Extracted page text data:
----------------------------------------

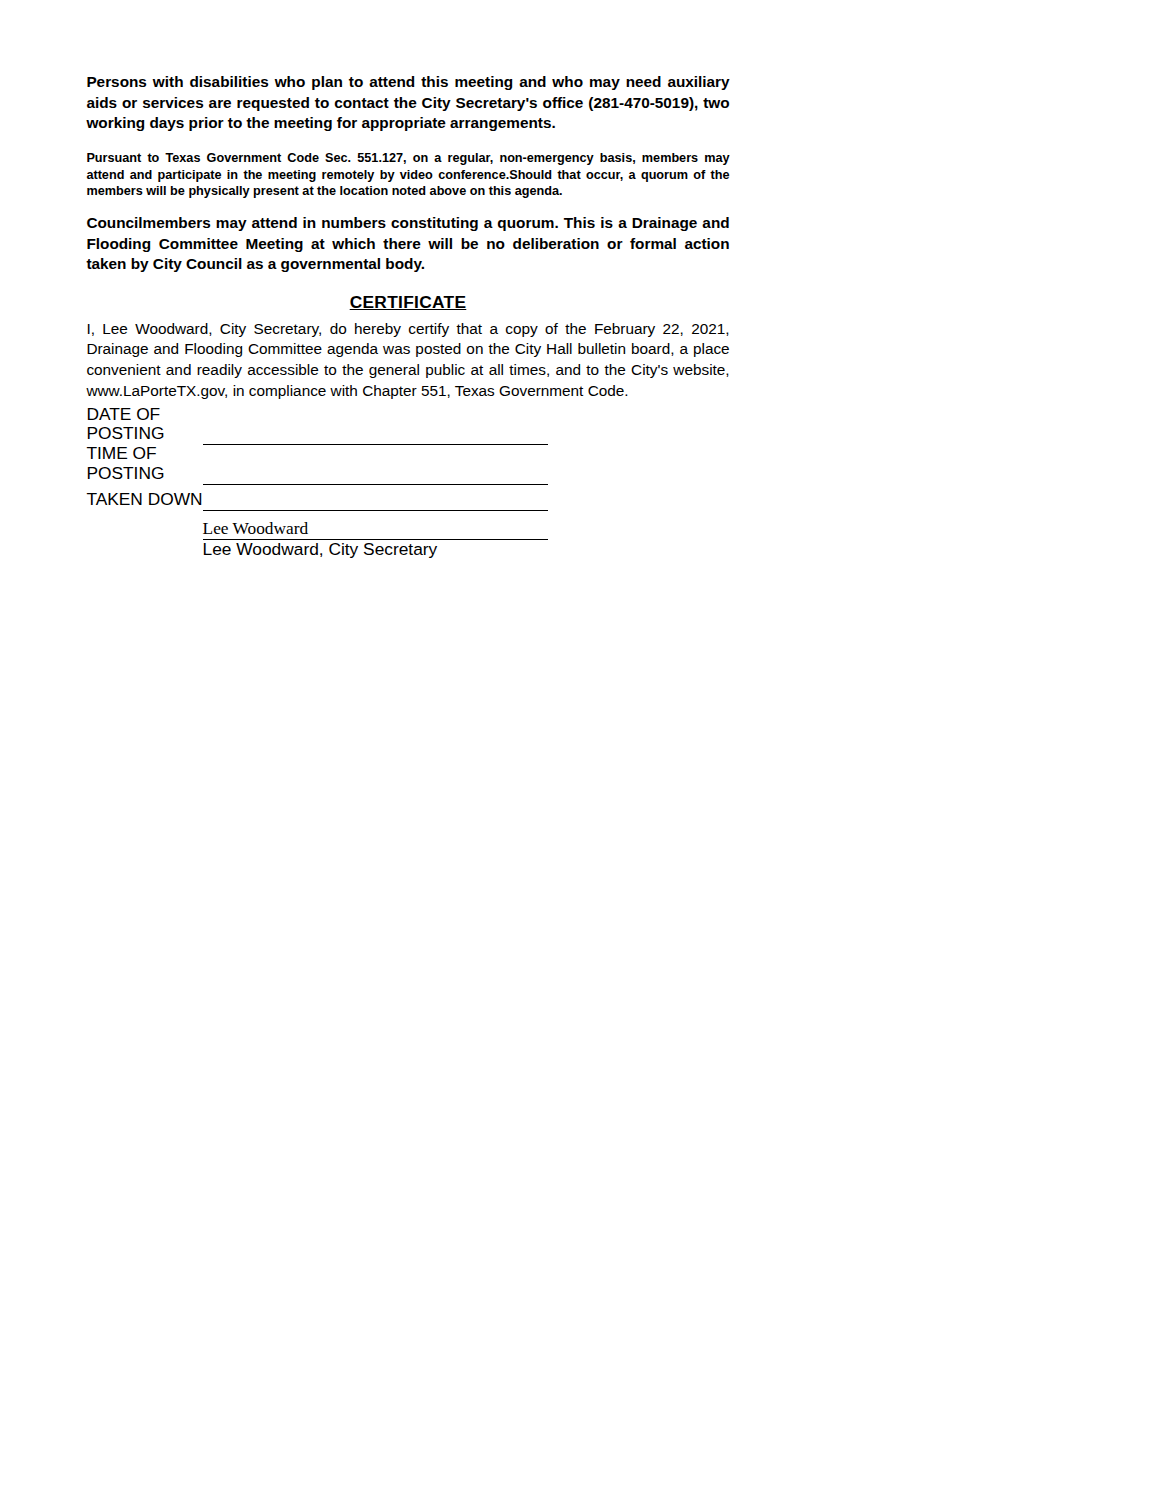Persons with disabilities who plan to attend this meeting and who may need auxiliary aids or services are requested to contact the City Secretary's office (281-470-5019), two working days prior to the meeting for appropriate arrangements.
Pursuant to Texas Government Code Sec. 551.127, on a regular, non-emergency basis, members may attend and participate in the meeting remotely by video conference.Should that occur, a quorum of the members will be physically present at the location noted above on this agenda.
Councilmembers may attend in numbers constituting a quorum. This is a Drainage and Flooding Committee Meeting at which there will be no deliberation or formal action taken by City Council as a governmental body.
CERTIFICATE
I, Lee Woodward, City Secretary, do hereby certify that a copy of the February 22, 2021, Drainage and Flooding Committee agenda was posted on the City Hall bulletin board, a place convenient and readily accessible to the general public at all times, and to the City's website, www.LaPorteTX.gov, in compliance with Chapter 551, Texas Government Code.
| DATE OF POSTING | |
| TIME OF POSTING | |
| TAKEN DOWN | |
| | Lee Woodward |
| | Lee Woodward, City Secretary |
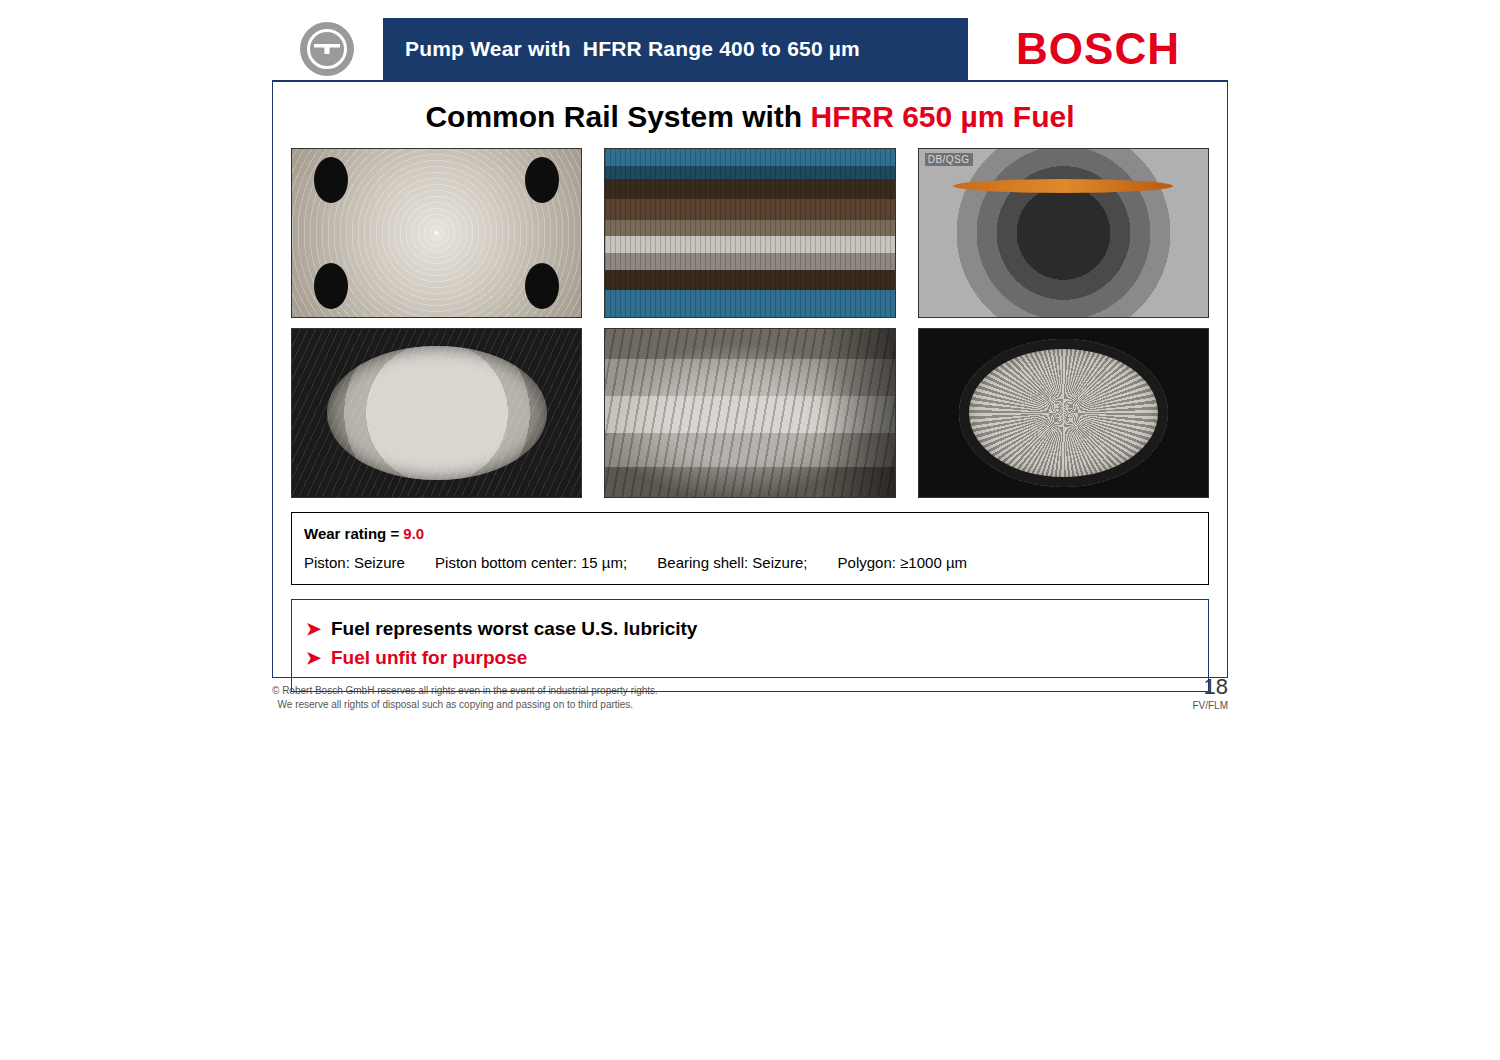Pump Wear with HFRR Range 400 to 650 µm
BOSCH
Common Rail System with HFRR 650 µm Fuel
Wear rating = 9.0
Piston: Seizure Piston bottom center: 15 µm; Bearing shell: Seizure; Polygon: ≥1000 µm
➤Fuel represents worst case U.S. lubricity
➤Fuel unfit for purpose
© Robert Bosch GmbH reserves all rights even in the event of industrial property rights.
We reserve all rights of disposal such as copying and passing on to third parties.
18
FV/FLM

----------------------------------------

[What is expected] Your task is to restate, word for word, only those lines above that fall between the line holding "Councilmembers may attend" and the line holding "CERTIFICATE", inclusive.

[Solution below]
Councilmembers may attend in numbers constituting a quorum. This is a Drainage and Flooding Committee Meeting at which there will be no deliberation or formal action taken by City Council as a governmental body.
CERTIFICATE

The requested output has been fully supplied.